Economists cautioned that the impact of the recent rate increases was yet to be felt and homeowners would not be able to rely on rapid rises in the value of their homes as the housing market cools.

"With the housing market slowing into 2008 and interest rates expected to hit 6%, homeowners slipping behind with their repayments may be left stranded, unable to sell their way out of trouble," said David Stubbs at the Royal Institution of Chartered Surveyors.

Nearly 2 million homeowners will be coming out of fixed-rate mortgage deals in the next 18 months and find themselves having to renegotiate terms with interest rates 1.25 percentage points higher.

The CML said that 125,100 homeowners had mortgage arrears of three months or more, 4% higher than the six months to the end of December, but 3% lower than for the first half of 2006.

The housing charity Shelter criticised irresponsible lending to people who could not afford the repayments.

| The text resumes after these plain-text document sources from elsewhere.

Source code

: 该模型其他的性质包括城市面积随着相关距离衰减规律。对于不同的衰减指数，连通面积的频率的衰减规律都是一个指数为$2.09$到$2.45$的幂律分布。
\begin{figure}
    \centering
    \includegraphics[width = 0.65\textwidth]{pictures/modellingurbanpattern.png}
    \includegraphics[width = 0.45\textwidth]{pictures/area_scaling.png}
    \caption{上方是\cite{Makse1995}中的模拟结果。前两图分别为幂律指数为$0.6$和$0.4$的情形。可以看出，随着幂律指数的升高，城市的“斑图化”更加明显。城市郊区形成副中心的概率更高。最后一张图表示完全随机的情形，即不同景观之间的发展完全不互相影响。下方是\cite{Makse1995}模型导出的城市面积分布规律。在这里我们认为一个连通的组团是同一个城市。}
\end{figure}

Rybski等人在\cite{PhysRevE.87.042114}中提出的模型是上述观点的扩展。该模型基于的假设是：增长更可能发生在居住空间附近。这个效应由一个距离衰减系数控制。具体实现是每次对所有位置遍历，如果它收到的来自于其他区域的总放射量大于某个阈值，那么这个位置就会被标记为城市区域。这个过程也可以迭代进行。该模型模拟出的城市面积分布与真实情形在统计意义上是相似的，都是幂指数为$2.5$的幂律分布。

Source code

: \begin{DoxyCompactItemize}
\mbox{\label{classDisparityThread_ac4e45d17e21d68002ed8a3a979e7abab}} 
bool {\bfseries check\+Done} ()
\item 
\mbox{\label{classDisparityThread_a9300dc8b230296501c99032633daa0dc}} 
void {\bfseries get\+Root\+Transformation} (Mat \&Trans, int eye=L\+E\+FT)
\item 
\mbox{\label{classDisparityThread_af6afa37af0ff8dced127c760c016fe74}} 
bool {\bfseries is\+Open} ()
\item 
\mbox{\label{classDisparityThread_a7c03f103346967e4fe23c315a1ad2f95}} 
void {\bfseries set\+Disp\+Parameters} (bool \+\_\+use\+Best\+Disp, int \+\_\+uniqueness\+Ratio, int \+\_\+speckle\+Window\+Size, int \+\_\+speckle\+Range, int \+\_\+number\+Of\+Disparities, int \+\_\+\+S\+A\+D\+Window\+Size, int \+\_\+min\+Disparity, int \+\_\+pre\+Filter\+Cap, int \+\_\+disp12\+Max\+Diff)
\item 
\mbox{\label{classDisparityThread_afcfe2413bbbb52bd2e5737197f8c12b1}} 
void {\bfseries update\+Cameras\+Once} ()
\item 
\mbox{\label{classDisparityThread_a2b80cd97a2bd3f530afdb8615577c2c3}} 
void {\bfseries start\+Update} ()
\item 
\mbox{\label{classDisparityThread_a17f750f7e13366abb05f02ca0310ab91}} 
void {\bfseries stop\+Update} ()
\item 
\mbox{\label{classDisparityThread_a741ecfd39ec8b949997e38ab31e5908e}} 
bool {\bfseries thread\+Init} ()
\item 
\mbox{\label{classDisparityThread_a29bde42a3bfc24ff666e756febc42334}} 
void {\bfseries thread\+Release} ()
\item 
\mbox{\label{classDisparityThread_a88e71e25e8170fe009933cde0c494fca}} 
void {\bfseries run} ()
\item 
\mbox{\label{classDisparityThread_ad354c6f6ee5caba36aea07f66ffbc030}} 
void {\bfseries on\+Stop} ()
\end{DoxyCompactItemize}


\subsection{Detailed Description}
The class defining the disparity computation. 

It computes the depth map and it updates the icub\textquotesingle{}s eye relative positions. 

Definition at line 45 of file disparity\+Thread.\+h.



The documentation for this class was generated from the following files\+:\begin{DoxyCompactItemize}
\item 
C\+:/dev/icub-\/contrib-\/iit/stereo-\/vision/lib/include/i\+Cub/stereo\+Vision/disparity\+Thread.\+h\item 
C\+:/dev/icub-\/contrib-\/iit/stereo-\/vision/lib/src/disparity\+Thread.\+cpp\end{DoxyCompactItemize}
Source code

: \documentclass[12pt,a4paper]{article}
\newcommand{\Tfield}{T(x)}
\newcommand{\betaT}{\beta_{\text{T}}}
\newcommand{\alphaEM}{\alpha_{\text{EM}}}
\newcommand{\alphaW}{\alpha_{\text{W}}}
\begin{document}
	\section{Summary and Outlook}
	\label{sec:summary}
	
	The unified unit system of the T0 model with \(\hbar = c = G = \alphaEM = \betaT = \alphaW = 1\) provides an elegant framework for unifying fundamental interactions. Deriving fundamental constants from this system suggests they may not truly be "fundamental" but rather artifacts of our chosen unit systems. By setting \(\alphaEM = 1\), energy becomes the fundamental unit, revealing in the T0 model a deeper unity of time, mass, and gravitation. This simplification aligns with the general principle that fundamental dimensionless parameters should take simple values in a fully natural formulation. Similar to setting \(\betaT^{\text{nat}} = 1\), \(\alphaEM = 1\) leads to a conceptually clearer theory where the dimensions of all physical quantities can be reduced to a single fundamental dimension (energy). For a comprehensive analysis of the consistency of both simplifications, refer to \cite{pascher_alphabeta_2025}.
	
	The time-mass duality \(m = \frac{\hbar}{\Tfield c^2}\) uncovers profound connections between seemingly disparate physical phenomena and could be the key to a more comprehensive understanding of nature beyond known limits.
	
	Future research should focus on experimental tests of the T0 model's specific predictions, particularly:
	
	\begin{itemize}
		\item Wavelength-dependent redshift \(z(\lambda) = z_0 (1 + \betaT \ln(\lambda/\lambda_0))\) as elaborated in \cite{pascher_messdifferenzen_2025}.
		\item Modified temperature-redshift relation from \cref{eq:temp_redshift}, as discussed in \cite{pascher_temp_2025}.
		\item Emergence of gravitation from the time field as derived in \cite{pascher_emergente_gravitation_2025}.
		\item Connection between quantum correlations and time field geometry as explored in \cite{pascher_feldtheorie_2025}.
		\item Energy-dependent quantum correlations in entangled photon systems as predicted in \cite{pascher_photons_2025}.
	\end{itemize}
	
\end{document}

The Liberal Democrat Treasury spokesman Vince Cable said borrowers needed to be fully aware of the risks.

"These figures demonstrate the complete absence of an adequate safety net in the mortgage market. There is currently a considerable degree of irresponsible lending and aggressive marketing to individuals," he said. "The government should be actively working with the financial services industry to achieve a national roll-out of independent advice centres, providing people with early access to financial health checks before they get into a crisis."

The repossession figures came as the government reported a surprisingly sharp drop in the number of people declaring themselves insolvent in the second quarter of the year. It said 26,956 people in England and Wales were declared bankrupt or took out an Individual Voluntary Arrangement (IVA) during the three months to the end of June - 8% less than during the previous three months when the figure hit a record high. Of that total, 16,258 were bankrupt, 3% less than the previous quarter, while the number of IVAs tumbled by a hefty 15%.

Banks have become more reluctant to agree to IVAs, under which debtors pay back only a portion of their borrowings.

But experts warned that the fall in insolvencies did not signal the end of a tidal wave of debt that has built up since the turn of the millennium. Insolvencies are still fairly high at about 300 a day.

Mike Gerrard, head of personal insolvency at Grant Thornton, said: "The existing mountain of debt still stands, consumer spending remains unabated and there is a strong likelihood of more interest rate rises, which will cause more individuals to resort to bankruptcies and IVAs."

Pat Boyden at PricewaterhouseCoopers said while it appeared people were switching from unsecured loans to mortgage debt, households may return to credit card debt in the future to make up for shortfalls in their income against a backdrop of higher inflation in recent months and modest growth in wages.

"Gordon Brown's 10 years as chancellor have left Britain with record personal debt, rising taxes and falling take-home pay," said the Conservative shadow treasury secretary, Philip Hammond. "No wonder he couldn't wait to get out of No 11."